**CONSIGNES**
A – Pouvez-vous recopier fidèlement le passage de l'article sur Tariq Ramadan qui commence par « Alors que quatre » et se termine par « d’Ivoire cette semaine. » ?
B – Répondez à ces questions sur l'article consacré à Tariq Ramadan :
(i) Dans quel pays le CILE s'active-t-il cette semaine ?
(ii) Combien de journalistes et de responsables d'ONG Doha a-t-il invités les 24 et 25 juillet ?
(iii) Combien de semaines par mois Tariq Ramadan passerait-il à Doha ?

**EXTRAIT CHOISI**
+--

Tariq Ramadan, si discret ambassadeur du Qatar


Alors que quatre pays, dont l’Arabie saoudite, ont décrété un embargo sur le Qatar, l’islamologue ne monte pas au créneau pour défendre son pays d’accueil universitaire. En revanche, le CILE, son centre de recherche, s’active en Côte d’Ivoire cette semaine.

PAR IAN HAMEL, de retour du Qatar           

Les 24 et 25 juillet dernier, Doha invitait plus de 200 journalistes et responsables d’ONG pour venir à la rescousse d’Al-Jazeera (La Méduse du 10 août 2017). Cette manifestation comptait un grand absent, Tariq Ramadan. L’islamologue suisse doit pourtant toute sa carrière universitaire à l’émirat. Sa chaire d’enseignement à Oxford de sciences islamiques contemporaines, « his highness Sheikh Hamad bin Khalifa al-Thani » (du nom du père de l’actuel souverain), est financée par le Qatar. C’est en grande partie grâce au prédicateur vedette d’Al-Jazeera, Youssef Qaradawi, que l’islamologue doit sa nomination comme professeur. Le site Mediapart a révélé, dans une enquête très fouillée, que son poste consistait surtout « à donner des cours à la faculté des sciences islamiques de Doha ». Il y passerait deux semaines par mois. Tariq Ramadan ne le conteste pas, mais il assure qu’il ne reçoit « aucune rémunération » de la part du Qatar. « Mon enseignement au Qatar fait partie de mon contrat avec l’université d’Oxford et mon salaire est celui d’un professeur enseignant à Oxford à temps plein », déclare-t-il dans Libération du 27 avril 2013.

+--

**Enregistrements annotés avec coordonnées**
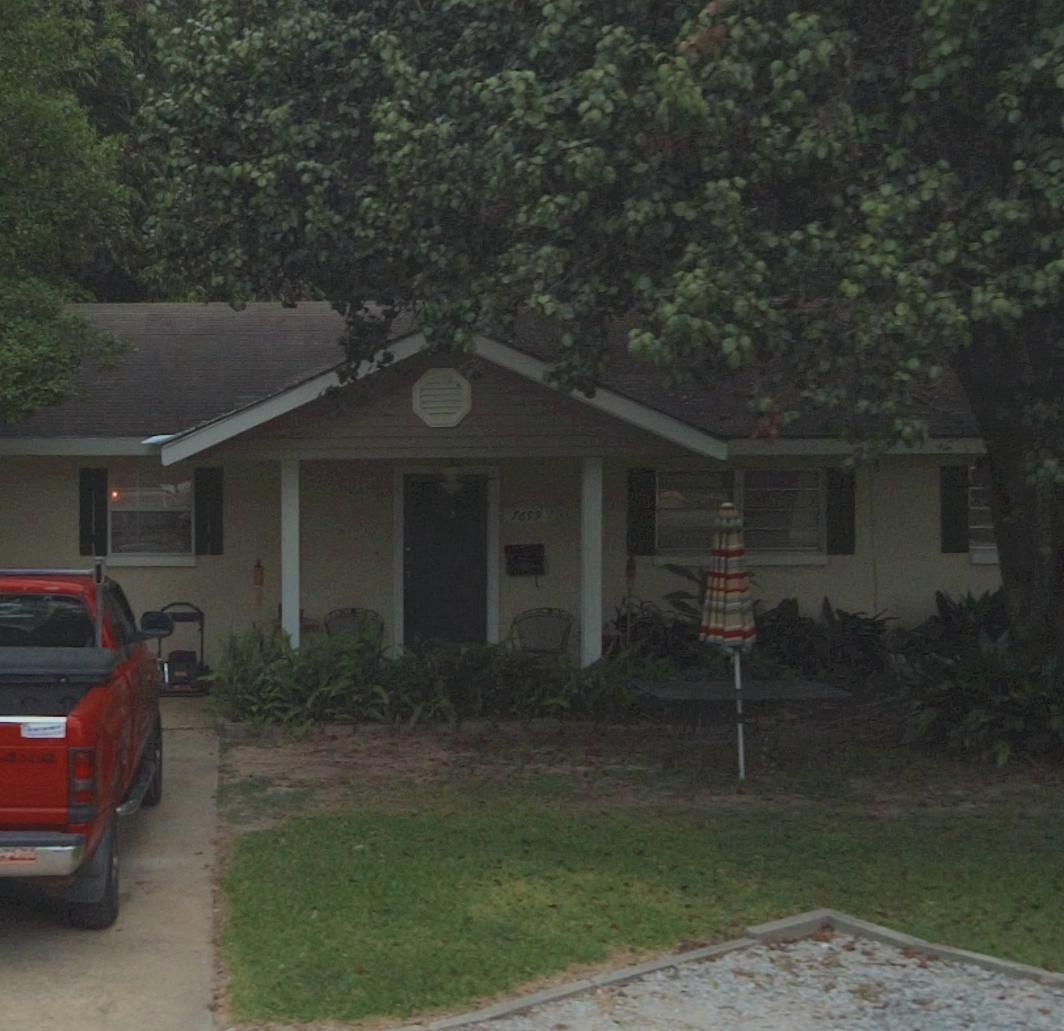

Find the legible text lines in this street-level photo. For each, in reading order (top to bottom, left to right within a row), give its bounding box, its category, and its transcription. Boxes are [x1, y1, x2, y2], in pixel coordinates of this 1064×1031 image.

[511, 510, 542, 521] StreetNumber: 7599
[0, 748, 57, 765] None: 4x4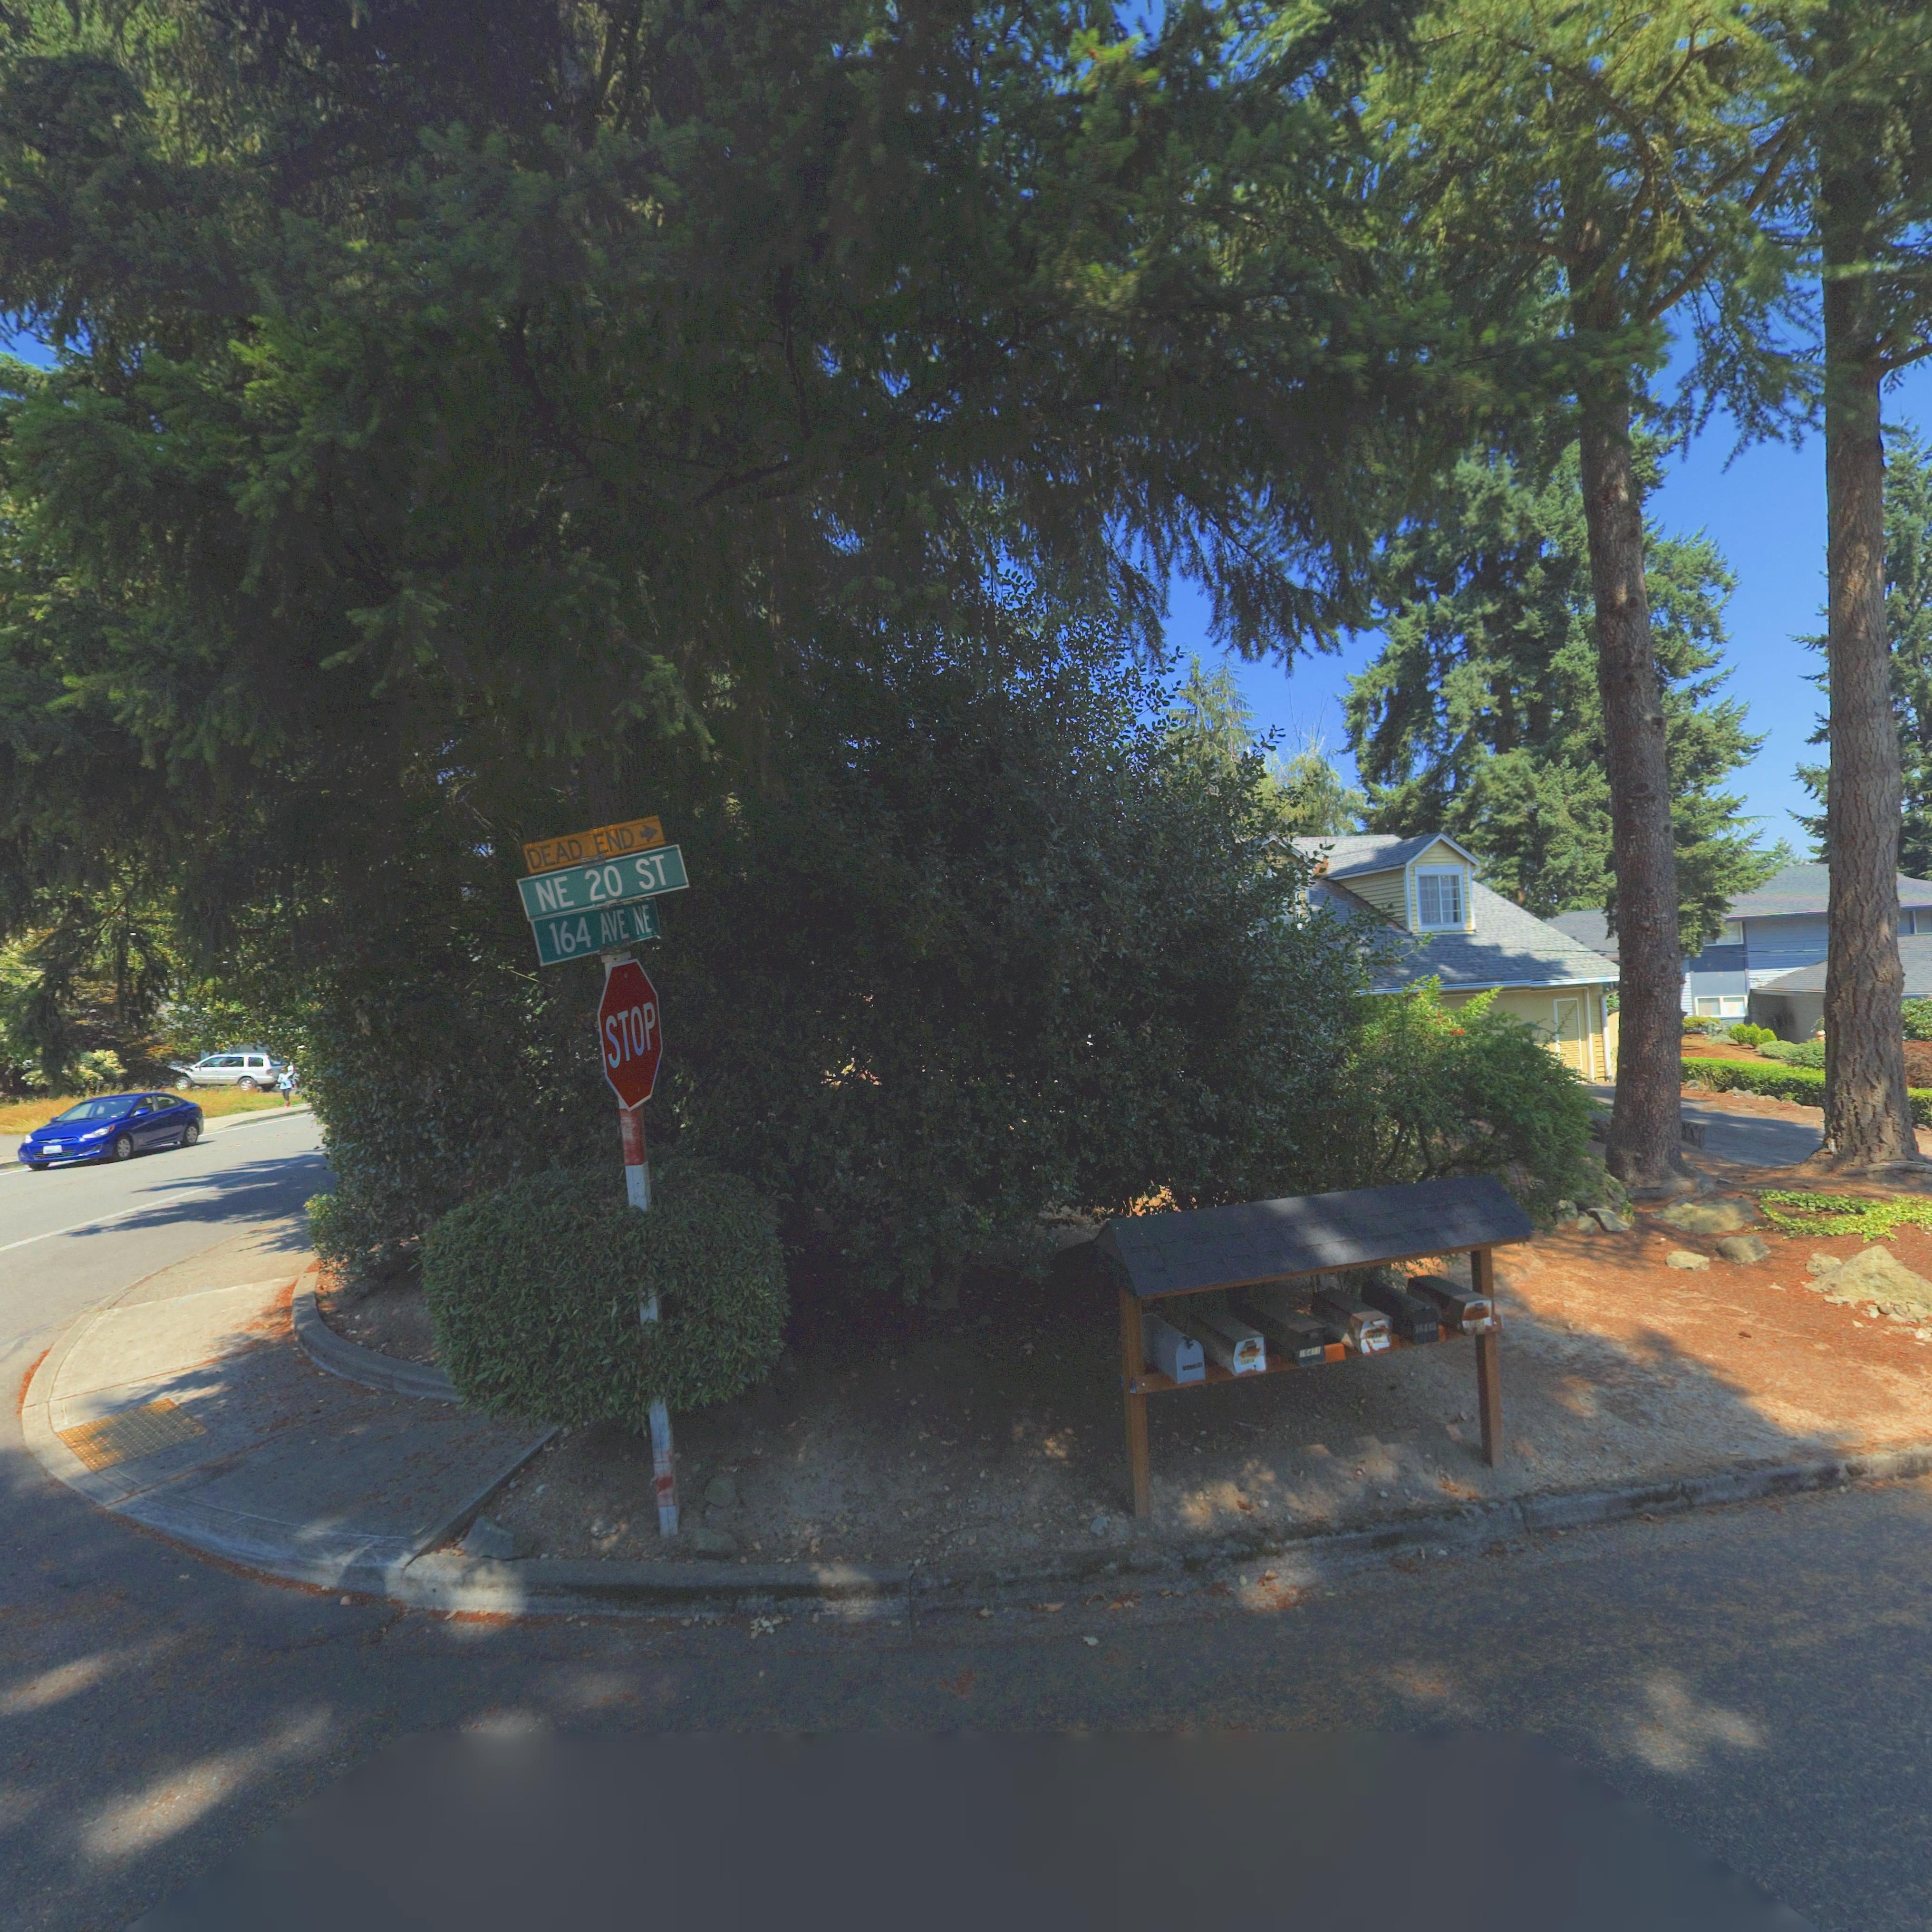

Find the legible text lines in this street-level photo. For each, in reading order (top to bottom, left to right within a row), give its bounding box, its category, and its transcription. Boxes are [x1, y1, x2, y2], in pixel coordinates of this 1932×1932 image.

[533, 853, 667, 912] StreetName: NE 20 ST
[549, 905, 653, 955] StreetName: 164 AVENE
[1301, 1347, 1320, 1356] StreetNumber: 1641*
[1414, 1321, 1437, 1333] StreetNumber: 161**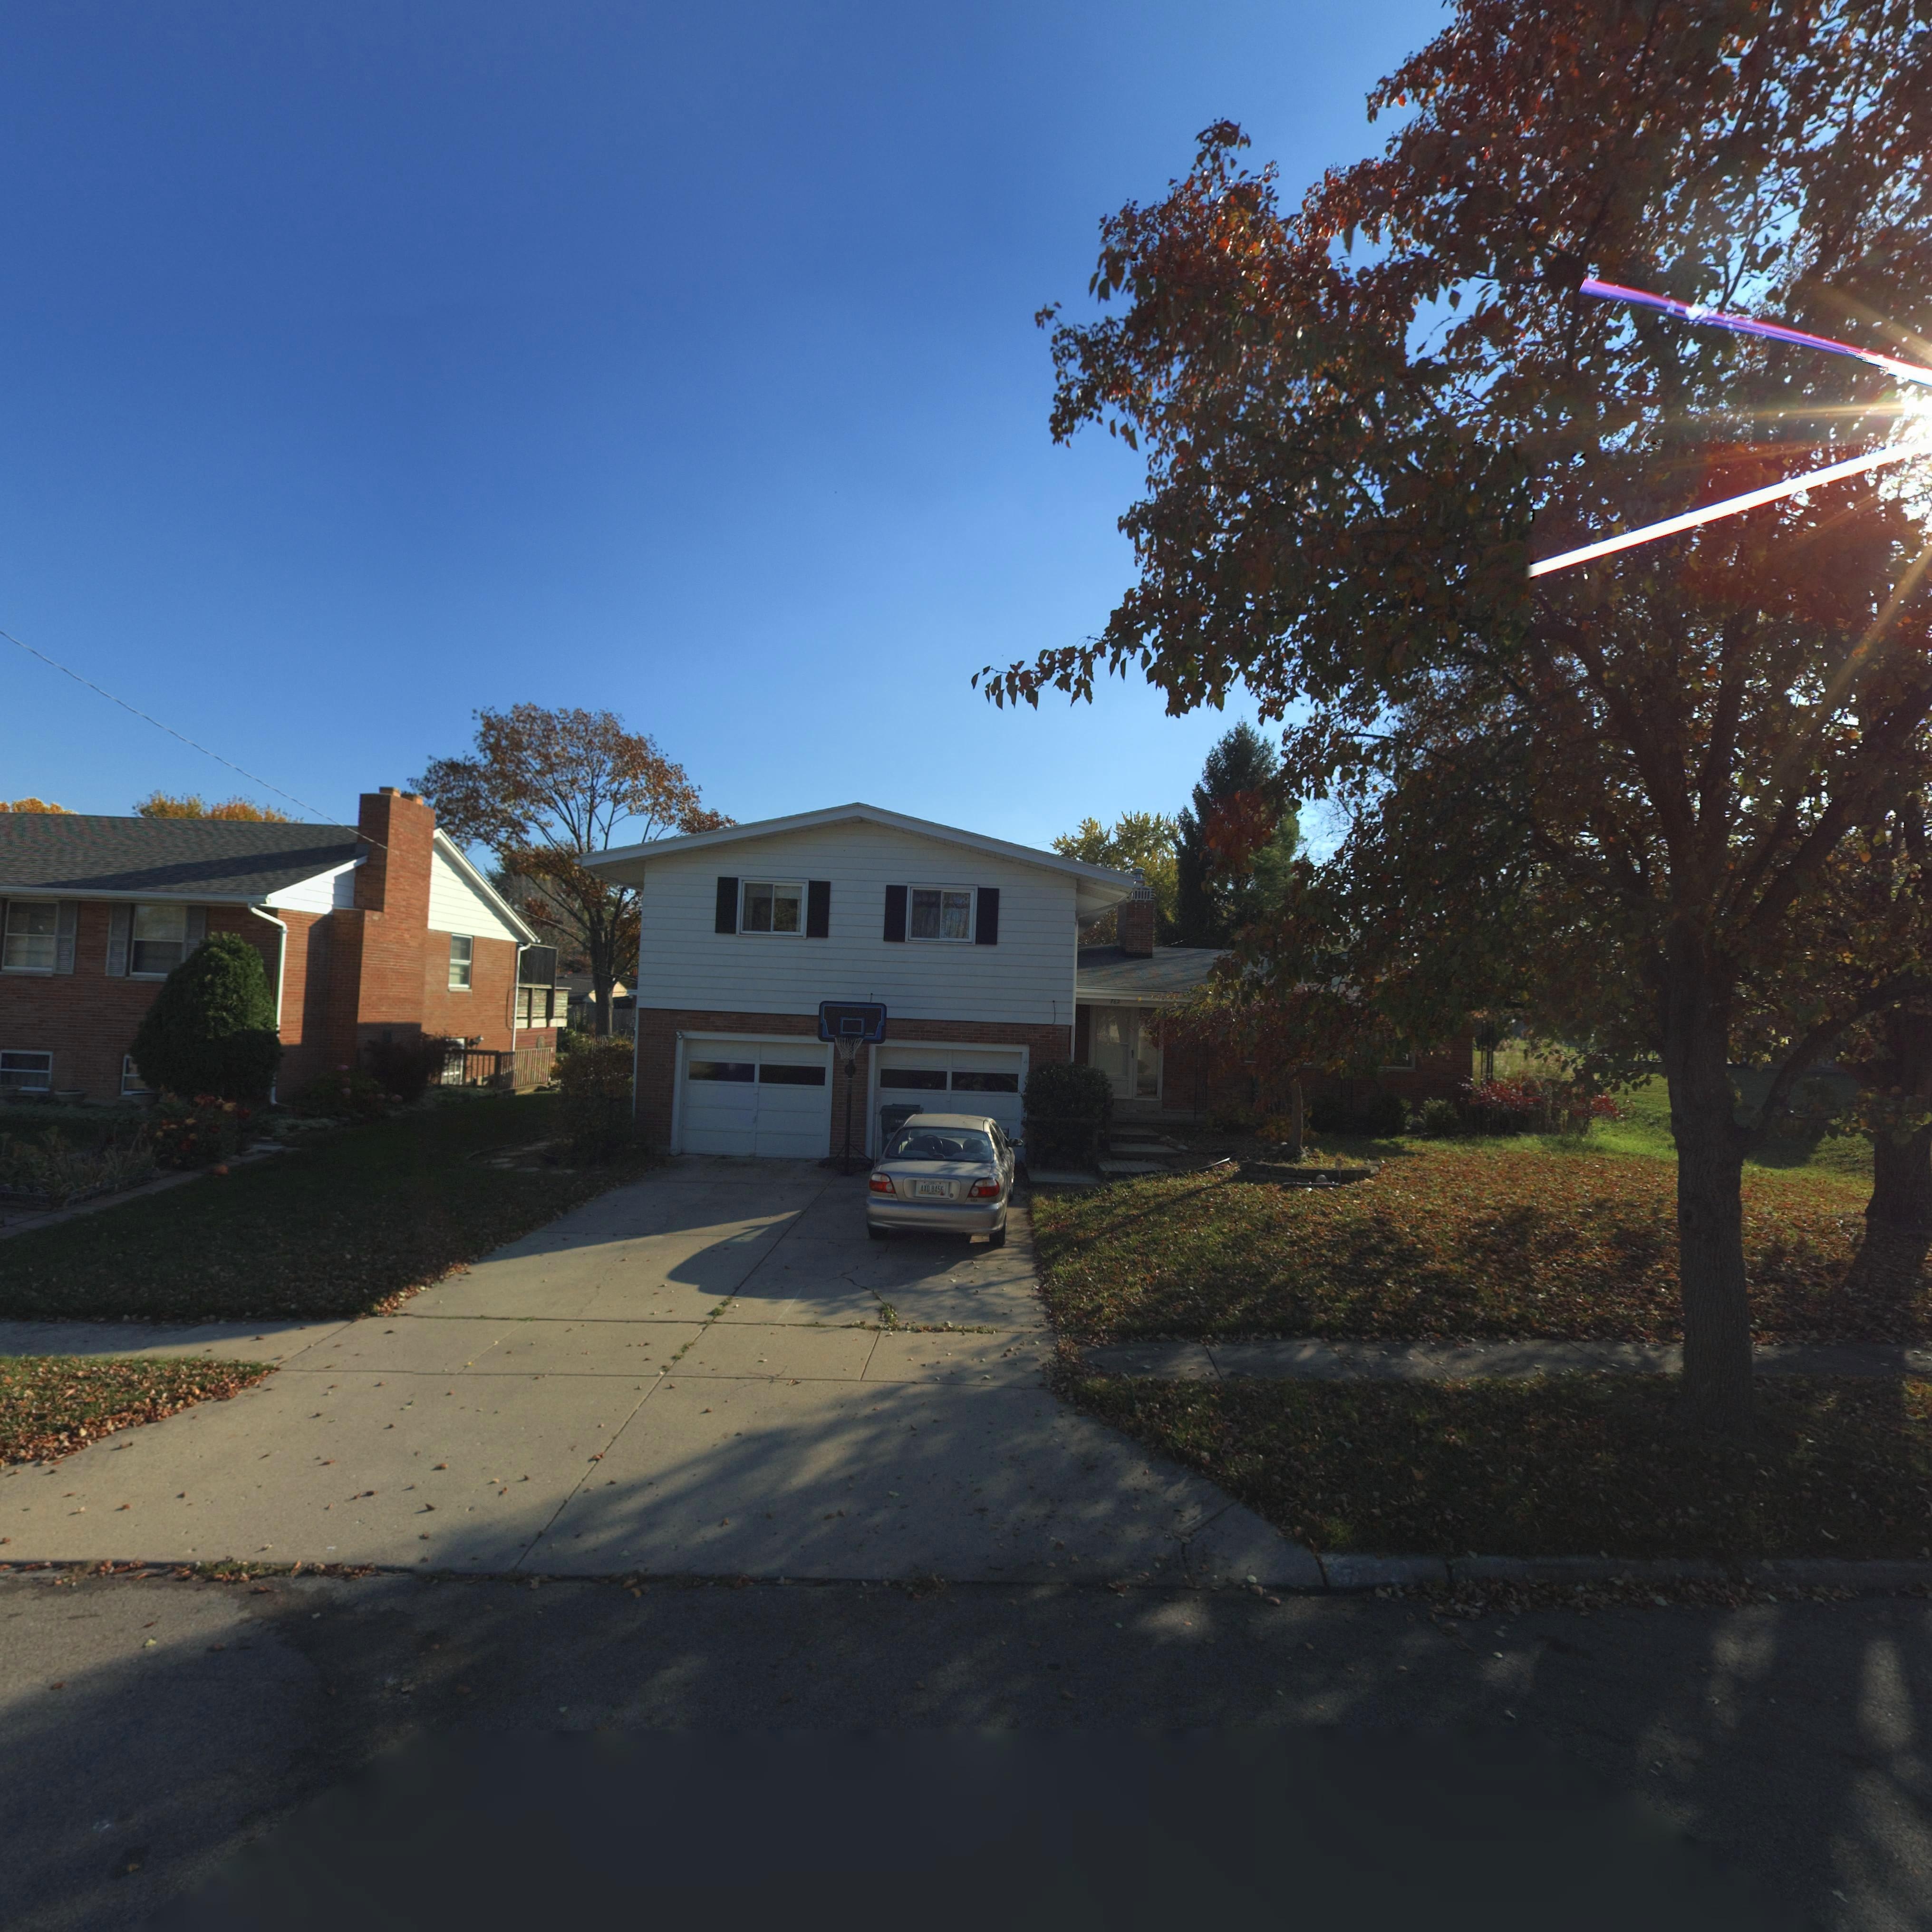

+--

**RÉPONSES RÉDIGÉES**
A –
Alors que quatre pays, dont l’Arabie saoudite, ont décrété un embargo sur le Qatar, l’islamologue ne monte pas au créneau pour défendre son pays d’accueil universitaire. En revanche, le CILE, son centre de recherche, s’active en Côte d’Ivoire cette semaine.

B –
(i) En Côte d'Ivoire.
(ii) Plus de 200.
(iii) Deux semaines.